Александр II желал походить на отца – решительного и прямодушного Николая I, но характером своим, пожалуй, был ближе дяде – двоедушному Александру Павловичу. В нём также жили два совершенно разных человека с резко выраженными индивидуальностями, которые постоянно боролись друг с другом. И эта борьба становилась тем сильнее, чем более старился государь. Он был очень мягок с друзьями – и допускал по отношению к ним равнодушную жестокость, достойную XVII века; мог оставаться беспредельно обаятельным и вдруг делался грубым зверем; перед лицом смертельной опасности проявлял полное самообладание и мужество и постоянно жил в страхе опасностей, существовавших только в его воображении; подписывал самые реакционные указы и потом приходил от них в отчаяние.
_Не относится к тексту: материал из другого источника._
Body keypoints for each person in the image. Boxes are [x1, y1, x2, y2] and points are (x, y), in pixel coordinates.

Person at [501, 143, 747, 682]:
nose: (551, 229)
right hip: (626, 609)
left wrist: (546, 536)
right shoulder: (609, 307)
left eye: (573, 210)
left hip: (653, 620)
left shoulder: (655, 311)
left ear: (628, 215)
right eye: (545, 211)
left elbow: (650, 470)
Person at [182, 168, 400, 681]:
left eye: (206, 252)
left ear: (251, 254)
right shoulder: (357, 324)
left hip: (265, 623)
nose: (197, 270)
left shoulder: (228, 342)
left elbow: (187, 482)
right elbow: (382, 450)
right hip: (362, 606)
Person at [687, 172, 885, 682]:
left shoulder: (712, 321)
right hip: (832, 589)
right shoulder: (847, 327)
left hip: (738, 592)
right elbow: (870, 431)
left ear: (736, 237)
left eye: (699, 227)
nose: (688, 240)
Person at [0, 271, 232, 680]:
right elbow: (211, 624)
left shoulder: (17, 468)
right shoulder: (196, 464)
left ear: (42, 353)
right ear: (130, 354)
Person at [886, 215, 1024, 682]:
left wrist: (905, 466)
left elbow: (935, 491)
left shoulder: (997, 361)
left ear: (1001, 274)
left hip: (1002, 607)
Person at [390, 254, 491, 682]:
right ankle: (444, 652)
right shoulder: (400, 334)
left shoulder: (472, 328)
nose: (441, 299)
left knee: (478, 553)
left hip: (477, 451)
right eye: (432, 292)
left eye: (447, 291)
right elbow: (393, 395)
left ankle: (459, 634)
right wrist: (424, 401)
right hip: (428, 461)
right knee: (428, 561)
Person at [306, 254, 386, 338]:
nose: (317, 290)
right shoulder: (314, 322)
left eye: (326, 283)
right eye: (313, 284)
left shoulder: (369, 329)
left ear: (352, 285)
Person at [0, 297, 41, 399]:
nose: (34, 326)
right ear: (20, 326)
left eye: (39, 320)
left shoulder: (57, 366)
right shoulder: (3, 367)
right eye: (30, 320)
В нём уживалось, казалось бы, несовместимое – слабохарактерность, сентиментальность, даже плаксивость – с отвагой и мужеством. Однажды на охоте государь выстрелил в медведя, только ранив его первой пулей. Разъярённый зверь с окровавленной мордой бросился на подручного охотника. Словно щепку, сломал он рогатину и смял самого медвежатника. Император, крикнув, что идёт на помощь, кинулся спасать своего подручника. Медведь отбросил охотника и пошёл на Александра II, поднявшись на задние лапы и злобно рыча.

«Не дал Бог медведю волчьей смелости, а волку медвежьей силы», – вспомнилось государю. Он хладнокровно выстрелил в упор и сразил огромного зверя.

Но теперь охота шла на самого императора, который временами ощущал себя затравленным перестарком медведем – огромный, худой, с обтянутой кожей лицом. Ужас почти не покидал его, в выпуклых голубых глазах читались обречённость и отчаяние. Он забывался только в объятиях княжны Екатерины Михайловны, чувствуя себя счастливым и беззаботным. Но потом… испытывал приступы безумного страха перед непонятностью грядущих событий.

Казалось, он осчастливил народ великими реформами, освободил от рабства крестьян, сломив страшное сопротивление дворянства и чиновной бюрократии. И где же благодарность? Не только революционно настроенные умы, но даже законопослушные обыватели из числа либералов и тут и там твердят о введении парламентаризма, не понимая, что парламентаризм в России невозможен. Россия – мужицкая страна. Если дать ей свободы, широко разольётся безнаказанность, а там и пугачёвщина. Распадётся великая империя, которая создавалась и раздвигала свои пределы тысячу лет. Нет, он не имеет никакого права позволить кучке безумцев ограничить самодержавие!